● ACTION ITEM
Only the words of the entries are wanted, repeated exactly and without images.

** Opening DATASET ENTRIES block **

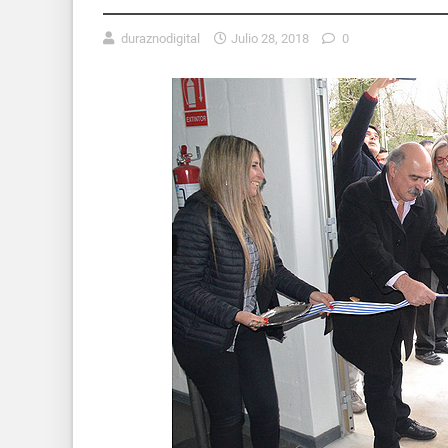
duraznodigital
Julio 28, 2018
0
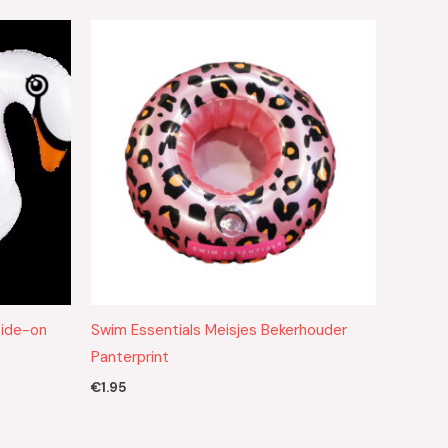
Ride-on
Swim Essentials Meisjes Bekerhouder
Panterprint
€
1.95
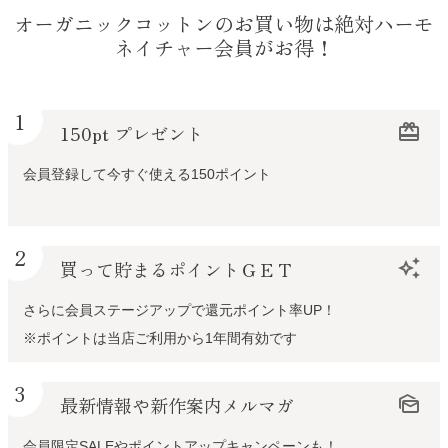
オーガニックコットンのお買い物は絶対ハーモ
ネイチャー会員がお得！
1
150pt プレゼント
redeem
会員登録して今すぐ使える150ポイント
2
買って貯まるポイントＧＥＴ
auto_awesome
さらに会員ステージアップで還元ポイント率UP！
※ポイントは当店ご利用から1年間有効です
3
最新情報や新作案内メルマガ
mark_as_unread
会員限定SALEやポイントアップキャンペーンも！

** Closing DATASET ENTRIES block **

● SOLUTION TO THIS EXERCISE
duraznodigital
Julio 28, 2018
0
Ride-on
Swim Essentials Meisjes Bekerhouder
Panterprint
€
1.95
オーガニックコットンのお買い物は絶対ハーモ
ネイチャー会員がお得！
1
150pt プレゼント
redeem
会員登録して今すぐ使える150ポイント
2
買って貯まるポイントＧＥＴ
auto_awesome
さらに会員ステージアップで還元ポイント率UP！
※ポイントは当店ご利用から1年間有効です
3
最新情報や新作案内メルマガ
mark_as_unread
会員限定SALEやポイントアップキャンペーンも！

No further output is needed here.